PROBLEM DETAILS | A faithful copy is required: transcribe each line below exactly, minus the pictures.

PROVIDED RECORDS |
==================================================

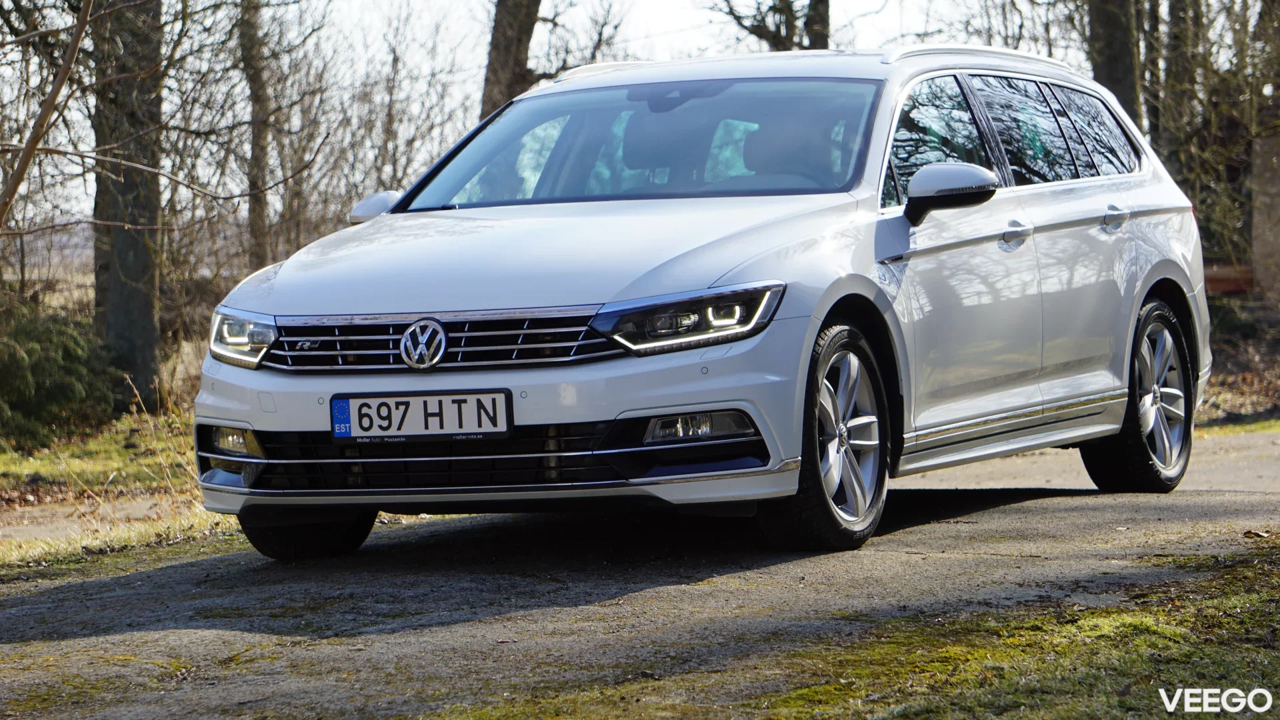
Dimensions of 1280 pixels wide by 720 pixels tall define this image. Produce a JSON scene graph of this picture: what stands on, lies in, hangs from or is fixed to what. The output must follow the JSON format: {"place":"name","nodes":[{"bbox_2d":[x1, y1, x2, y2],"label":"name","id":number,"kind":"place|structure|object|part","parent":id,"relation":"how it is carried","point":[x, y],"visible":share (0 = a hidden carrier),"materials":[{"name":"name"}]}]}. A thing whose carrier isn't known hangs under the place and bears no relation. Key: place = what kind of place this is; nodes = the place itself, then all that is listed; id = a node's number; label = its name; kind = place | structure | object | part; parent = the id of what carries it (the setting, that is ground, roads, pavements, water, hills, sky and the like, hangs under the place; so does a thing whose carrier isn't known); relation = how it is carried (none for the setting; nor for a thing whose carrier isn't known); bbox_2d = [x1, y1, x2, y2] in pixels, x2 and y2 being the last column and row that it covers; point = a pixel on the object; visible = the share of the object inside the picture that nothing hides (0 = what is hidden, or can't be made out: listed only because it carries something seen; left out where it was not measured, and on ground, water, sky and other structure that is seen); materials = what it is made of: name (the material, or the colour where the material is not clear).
{"place":"outdoors","nodes":[
{"label":"outdoors","id":0,"kind":"place"},
{"bbox_2d":[0,0,94,226],"label":"tree branch","id":1,"kind":"object","parent":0,"point":[63,72],"visible":1,"materials":[{"name":"brown"}]},
{"bbox_2d":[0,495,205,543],"label":"dirt path","id":2,"kind":"structure","parent":0,"point":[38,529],"materials":[{"name":"beige soil"}]},
{"bbox_2d":[0,406,230,574],"label":"grass verge","id":3,"kind":"structure","parent":0,"point":[35,467],"materials":[{"name":"green plant"}]},
{"bbox_2d":[0,296,117,446],"label":"shrub","id":4,"kind":"object","parent":3,"relation":"on","point":[35,348],"visible":0.88,"materials":[{"name":"green plant"}]},
{"bbox_2d":[91,0,165,406],"label":"tree","id":5,"kind":"object","parent":3,"relation":"on","point":[142,316],"visible":0.85,"materials":[{"name":"plant"}]},
{"bbox_2d":[0,0,1065,230],"label":"sky","id":6,"kind":"structure","parent":0,"point":[531,44],"materials":[{"name":"white"}]},
{"bbox_2d":[0,424,1279,719],"label":"road","id":7,"kind":"structure","parent":0,"point":[911,540],"materials":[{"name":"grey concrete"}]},
{"bbox_2d":[201,42,1211,561],"label":"car","id":8,"kind":"object","parent":7,"relation":"on","point":[383,220],"visible":0.94,"materials":[{"name":"metal"}]},
{"label":"headlight","id":9,"kind":"part","parent":8,"relation":"part of","materials":[{"name":"clear plastic"}]},
{"label":"wheel","id":10,"kind":"part","parent":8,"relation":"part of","materials":[{"name":"black rubber"}]},
{"label":"mirror","id":11,"kind":"part","parent":8,"relation":"part of","materials":[{"name":"white mirror"}]},
{"bbox_2d":[328,389,513,441],"label":"license plate","id":12,"kind":"object","parent":8,"relation":"attached to","point":[431,399],"visible":0.97,"materials":[{"name":"white metal"}]},
{"label":"grille","id":13,"kind":"part","parent":8,"relation":"part of","materials":[{"name":"silver metal"}]},
{"label":"bumper","id":14,"kind":"part","parent":8,"relation":"part of","materials":[{"name":"white plastic"}]},
{"label":"hood","id":15,"kind":"part","parent":8,"relation":"part of","materials":[{"name":"white metal"}]},
{"label":"windshield","id":16,"kind":"part","parent":8,"relation":"part of","materials":[{"name":"clear glass"}]},
{"label":"headrest","id":17,"kind":"part","parent":8,"relation":"part of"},
{"label":"headlight","id":18,"kind":"part","parent":8,"relation":"part of","materials":[{"name":"clear plastic"}]},
{"label":"seat","id":19,"kind":"part","parent":8,"relation":"part of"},
{"label":"wheel","id":20,"kind":"part","parent":8,"relation":"part of","materials":[{"name":"silver metal"}]},
{"label":"front door window","id":21,"kind":"part","parent":8,"relation":"part of","materials":[{"name":"glass"}]},
{"label":"mirror","id":22,"kind":"part","parent":8,"relation":"part of","materials":[{"name":"white plastic"}]},
{"label":"front door handle","id":23,"kind":"part","parent":8,"relation":"part of","materials":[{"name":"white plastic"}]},
{"label":"windows","id":24,"kind":"part","parent":8,"relation":"part of","materials":[{"name":"black glass"}]},
{"label":"quarter window","id":25,"kind":"part","parent":8,"relation":"part of","materials":[{"name":"glass"}]},
{"label":"door handle","id":26,"kind":"part","parent":8,"relation":"part of","materials":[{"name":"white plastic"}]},
{"label":"wheel","id":27,"kind":"part","parent":8,"relation":"part of","materials":[{"name":"black"}]},
{"bbox_2d":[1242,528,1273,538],"label":"leaf","id":28,"kind":"object","parent":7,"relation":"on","point":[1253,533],"visible":0.9,"materials":[{"name":"brown plant"}]},
{"bbox_2d":[436,542,1279,719],"label":"grass verge","id":29,"kind":"structure","parent":0,"point":[1008,675],"materials":[{"name":"green plant"}]},
{"bbox_2d":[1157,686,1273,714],"label":"watermark","id":30,"kind":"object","parent":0,"point":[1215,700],"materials":[{"name":"white"}]},
{"bbox_2d":[1194,293,1279,428],"label":"leaf-covered ground","id":31,"kind":"structure","parent":0,"point":[1235,403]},
{"bbox_2d":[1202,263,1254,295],"label":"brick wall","id":32,"kind":"structure","parent":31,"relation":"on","point":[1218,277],"materials":[{"name":"red brick"}]},
{"bbox_2d":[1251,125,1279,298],"label":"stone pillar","id":33,"kind":"structure","parent":0,"point":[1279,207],"materials":[{"name":"stone"}]},
{"label":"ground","id":34,"kind":"structure","parent":0},
{"bbox_2d":[237,0,275,273],"label":"tree","id":35,"kind":"object","parent":34,"relation":"on","point":[260,202],"visible":0.79,"materials":[{"name":"brown plant"}]},
{"bbox_2d":[479,0,542,119],"label":"tree","id":36,"kind":"object","parent":34,"relation":"on","point":[505,44],"visible":0.43,"materials":[{"name":"brown plant"}]},
{"bbox_2d":[710,0,831,50],"label":"tree","id":37,"kind":"object","parent":34,"relation":"on","point":[771,35],"visible":0.59,"materials":[{"name":"plant"}]},
{"bbox_2d":[1086,0,1143,127],"label":"tree","id":38,"kind":"object","parent":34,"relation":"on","point":[1105,35],"visible":0.47,"materials":[{"name":"brown plant"}]},
{"bbox_2d":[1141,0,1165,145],"label":"tree","id":39,"kind":"object","parent":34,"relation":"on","point":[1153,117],"visible":0.4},
{"bbox_2d":[1160,0,1198,170],"label":"tree","id":40,"kind":"object","parent":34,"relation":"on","point":[1175,12],"visible":0.56,"materials":[{"name":"plant"}]},
{"bbox_2d":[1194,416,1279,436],"label":"grass strip","id":41,"kind":"object","parent":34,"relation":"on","point":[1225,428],"visible":0.47,"materials":[{"name":"green plant"}]}
]}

==================================================

TASK RESULT |
Dimensions of 1280 pixels wide by 720 pixels tall define this image. Produce a JSON scene graph of this picture: what stands on, lies in, hangs from or is fixed to what. The output must follow the JSON format: {"place":"name","nodes":[{"bbox_2d":[x1, y1, x2, y2],"label":"name","id":number,"kind":"place|structure|object|part","parent":id,"relation":"how it is carried","point":[x, y],"visible":share (0 = a hidden carrier),"materials":[{"name":"name"}]}]}. A thing whose carrier isn't known hangs under the place and bears no relation. Key: place = what kind of place this is; nodes = the place itself, then all that is listed; id = a node's number; label = its name; kind = place | structure | object | part; parent = the id of what carries it (the setting, that is ground, roads, pavements, water, hills, sky and the like, hangs under the place; so does a thing whose carrier isn't known); relation = how it is carried (none for the setting; nor for a thing whose carrier isn't known); bbox_2d = [x1, y1, x2, y2] in pixels, x2 and y2 being the last column and row that it covers; point = a pixel on the object; visible = the share of the object inside the picture that nothing hides (0 = what is hidden, or can't be made out: listed only because it carries something seen; left out where it was not measured, and on ground, water, sky and other structure that is seen); materials = what it is made of: name (the material, or the colour where the material is not clear).
{"place":"outdoors","nodes":[
{"label":"outdoors","id":0,"kind":"place"},
{"bbox_2d":[0,0,94,226],"label":"tree branch","id":1,"kind":"object","parent":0,"point":[63,72],"visible":1,"materials":[{"name":"brown"}]},
{"bbox_2d":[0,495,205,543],"label":"dirt path","id":2,"kind":"structure","parent":0,"point":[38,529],"materials":[{"name":"beige soil"}]},
{"bbox_2d":[0,406,230,574],"label":"grass verge","id":3,"kind":"structure","parent":0,"point":[35,467],"materials":[{"name":"green plant"}]},
{"bbox_2d":[0,296,117,446],"label":"shrub","id":4,"kind":"object","parent":3,"relation":"on","point":[35,348],"visible":0.88,"materials":[{"name":"green plant"}]},
{"bbox_2d":[91,0,165,406],"label":"tree","id":5,"kind":"object","parent":3,"relation":"on","point":[142,316],"visible":0.85,"materials":[{"name":"plant"}]},
{"bbox_2d":[0,0,1065,230],"label":"sky","id":6,"kind":"structure","parent":0,"point":[531,44],"materials":[{"name":"white"}]},
{"bbox_2d":[0,424,1279,719],"label":"road","id":7,"kind":"structure","parent":0,"point":[911,540],"materials":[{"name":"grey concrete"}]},
{"bbox_2d":[201,42,1211,561],"label":"car","id":8,"kind":"object","parent":7,"relation":"on","point":[383,220],"visible":0.94,"materials":[{"name":"metal"}]},
{"label":"headlight","id":9,"kind":"part","parent":8,"relation":"part of","materials":[{"name":"clear plastic"}]},
{"label":"wheel","id":10,"kind":"part","parent":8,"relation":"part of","materials":[{"name":"black rubber"}]},
{"label":"mirror","id":11,"kind":"part","parent":8,"relation":"part of","materials":[{"name":"white mirror"}]},
{"bbox_2d":[328,389,513,441],"label":"license plate","id":12,"kind":"object","parent":8,"relation":"attached to","point":[431,399],"visible":0.97,"materials":[{"name":"white metal"}]},
{"label":"grille","id":13,"kind":"part","parent":8,"relation":"part of","materials":[{"name":"silver metal"}]},
{"label":"bumper","id":14,"kind":"part","parent":8,"relation":"part of","materials":[{"name":"white plastic"}]},
{"label":"hood","id":15,"kind":"part","parent":8,"relation":"part of","materials":[{"name":"white metal"}]},
{"label":"windshield","id":16,"kind":"part","parent":8,"relation":"part of","materials":[{"name":"clear glass"}]},
{"label":"headrest","id":17,"kind":"part","parent":8,"relation":"part of"},
{"label":"headlight","id":18,"kind":"part","parent":8,"relation":"part of","materials":[{"name":"clear plastic"}]},
{"label":"seat","id":19,"kind":"part","parent":8,"relation":"part of"},
{"label":"wheel","id":20,"kind":"part","parent":8,"relation":"part of","materials":[{"name":"silver metal"}]},
{"label":"front door window","id":21,"kind":"part","parent":8,"relation":"part of","materials":[{"name":"glass"}]},
{"label":"mirror","id":22,"kind":"part","parent":8,"relation":"part of","materials":[{"name":"white plastic"}]},
{"label":"front door handle","id":23,"kind":"part","parent":8,"relation":"part of","materials":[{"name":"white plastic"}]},
{"label":"windows","id":24,"kind":"part","parent":8,"relation":"part of","materials":[{"name":"black glass"}]},
{"label":"quarter window","id":25,"kind":"part","parent":8,"relation":"part of","materials":[{"name":"glass"}]},
{"label":"door handle","id":26,"kind":"part","parent":8,"relation":"part of","materials":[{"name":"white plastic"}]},
{"label":"wheel","id":27,"kind":"part","parent":8,"relation":"part of","materials":[{"name":"black"}]},
{"bbox_2d":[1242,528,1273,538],"label":"leaf","id":28,"kind":"object","parent":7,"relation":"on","point":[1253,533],"visible":0.9,"materials":[{"name":"brown plant"}]},
{"bbox_2d":[436,542,1279,719],"label":"grass verge","id":29,"kind":"structure","parent":0,"point":[1008,675],"materials":[{"name":"green plant"}]},
{"bbox_2d":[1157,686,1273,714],"label":"watermark","id":30,"kind":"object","parent":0,"point":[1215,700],"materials":[{"name":"white"}]},
{"bbox_2d":[1194,293,1279,428],"label":"leaf-covered ground","id":31,"kind":"structure","parent":0,"point":[1235,403]},
{"bbox_2d":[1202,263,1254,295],"label":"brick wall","id":32,"kind":"structure","parent":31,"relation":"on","point":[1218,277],"materials":[{"name":"red brick"}]},
{"bbox_2d":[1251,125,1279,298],"label":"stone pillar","id":33,"kind":"structure","parent":0,"point":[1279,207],"materials":[{"name":"stone"}]},
{"label":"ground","id":34,"kind":"structure","parent":0},
{"bbox_2d":[237,0,275,273],"label":"tree","id":35,"kind":"object","parent":34,"relation":"on","point":[260,202],"visible":0.79,"materials":[{"name":"brown plant"}]},
{"bbox_2d":[479,0,542,119],"label":"tree","id":36,"kind":"object","parent":34,"relation":"on","point":[505,44],"visible":0.43,"materials":[{"name":"brown plant"}]},
{"bbox_2d":[710,0,831,50],"label":"tree","id":37,"kind":"object","parent":34,"relation":"on","point":[771,35],"visible":0.59,"materials":[{"name":"plant"}]},
{"bbox_2d":[1086,0,1143,127],"label":"tree","id":38,"kind":"object","parent":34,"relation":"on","point":[1105,35],"visible":0.47,"materials":[{"name":"brown plant"}]},
{"bbox_2d":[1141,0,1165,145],"label":"tree","id":39,"kind":"object","parent":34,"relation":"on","point":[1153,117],"visible":0.4},
{"bbox_2d":[1160,0,1198,170],"label":"tree","id":40,"kind":"object","parent":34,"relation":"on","point":[1175,12],"visible":0.56,"materials":[{"name":"plant"}]},
{"bbox_2d":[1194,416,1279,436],"label":"grass strip","id":41,"kind":"object","parent":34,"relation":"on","point":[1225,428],"visible":0.47,"materials":[{"name":"green plant"}]}
]}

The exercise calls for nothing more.